§ **Instruction 1**: In the text about Downton below, how many Primetime Emmy nominations did the show earn after its first two series?
§ **Instruction 2**: Extend the text about Downton below by writing what comes after its final sentence.

§ **Reading text**:
▬▬▬▬▬▬▬▬▬▬

Asked to consider the show's legacy, Fellowes says: "We made a good show that a lot of people enjoyed. That's enough for me and I hope people remember it with affection.

"Certainly, I will. It is unlikely that I will again be involved in anything as successful, so it has a kind of aura in my life. But, for me, it is enough to think that we gave a lot of people a lot of pleasure."

Fans of the show are spread across more than 100 countries, from America to South Korea to China, all revelling in the immaculate acting, opulent sets, impeccable costumes and riveting storylines, which have culminated in a clutch of awards.

Downton was recognised in 2011 by Guinness World Records as the most critically acclaimed English- language television series - it earned the most nominations of any international television series in the history of the Primetime Emmy Awards, scooping 27 in total after just the first two series.

A whole host of cast members, meanwhile, from Dan Stevens to Jessica Brown Findlay and Lily James, have found success in Hollywood.

The producers believe that the show has resonated so deeply with viewers because of the universality of its narrative - the importance of social status, its unabashed romance and the multitude of characters that provide so many different points of entry for the viewer.

"The trick of Downton is for it to be very, very densely plotted so that there are lots of different stories going," explains Fellowes. "There is one big story, several little stories, funny stories, sad stories, and, over six years, you have an enormous amount of narrative. Practically everything has happened to all the characters."

At his home, he says he has a sign that reads: "As far as anyone knows we are a normal family." And that, he notes, applies to Downton. "It is something which you explore in this kind of drama. You explore a family and everybody in some way has a connection to that. There is always something."

▬▬▬▬▬▬▬▬▬▬

§ **Dataset excerpts**:
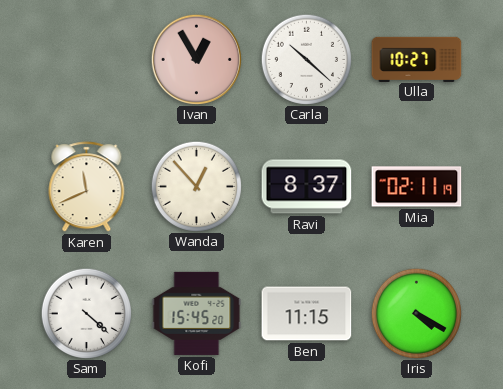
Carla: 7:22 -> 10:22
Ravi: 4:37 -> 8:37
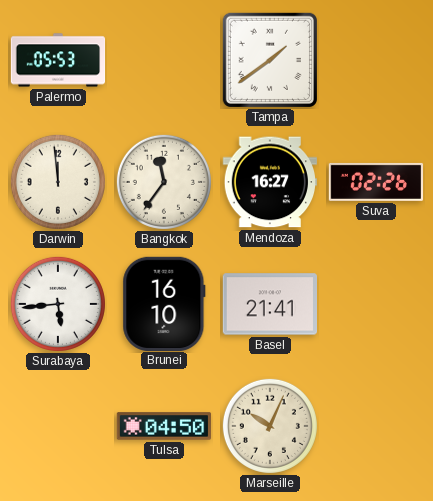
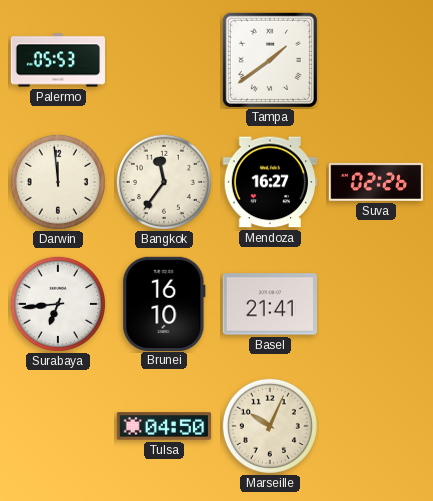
Surabaya: 5:44 -> 6:44
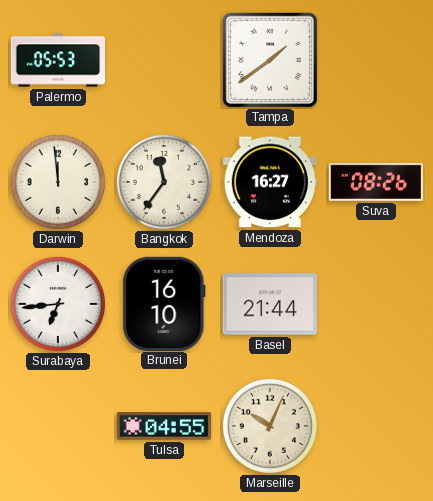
Suva: 02:26 -> 08:26
Basel: 21:41 -> 21:44
Tulsa: 04:50 -> 04:55
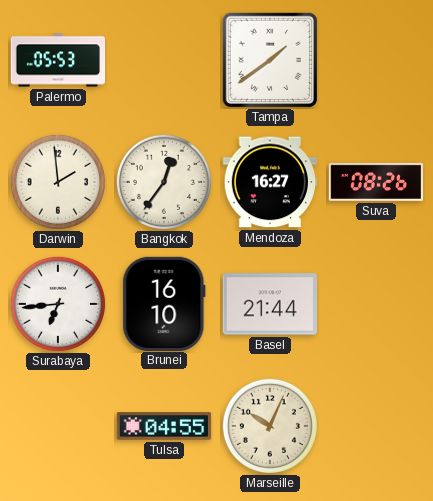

▬▬▬▬▬▬▬▬▬▬

§ **Expected answer 1**: 27

§ **Expected answer 2**:
Another "trick of the show", he says, is that while it looks like a traditional, British period drama with plenty of stiff upper lips and even stiffer corsets, "the structure is much closer to The West Wing or ER or Mad Men or any other of those American shows".

"That is quite deliberate. America, to a very large degree, reinvented television narrative and made it seem very exciting, spicy and dynamic. We are in that tradition rather than in the tradition of British shows of the 1970s, which moved much more slowly," he says.

Next up for Fellowes: a TV drama set in 1870s New York, "which is a little bit earlier than Downton and is about the great fortunes that came out of the American Civil War landing in New York at that time and there is this battle between new money and old established money".

Later this year, he will oversee a musical on Broadway that is based on the 2003 Jack Black movie School Of Rock. "That seems to me to be quite a long way away from my usual diet of ladies' maids and intrigue," he says with a chuckle. "I am very lucky being asked to do different stuff."

As for the future of the Downton franchise, there will be a final Christmas special, of course, but what about a movie?

"There is talk of a movie and I think a movie would be fun because we could open the whole thing up in a way that you can't on television," says Fellowes.

"Suddenly, you have the power to tell the story in a completely different way, visually, and it would be interesting. But, for it to happen, the cast would have to be on board and the studio would have to want to make it. We will see.

"But this is the end of the television show. That is one thing we can say definitely."

• Downton Abbey Season 6 premieres in Singapore on Diva (StarHub TV Channel 513 or Singtel TV Channel 303) on Monday at 10.20pm, same-day telecast as Britain.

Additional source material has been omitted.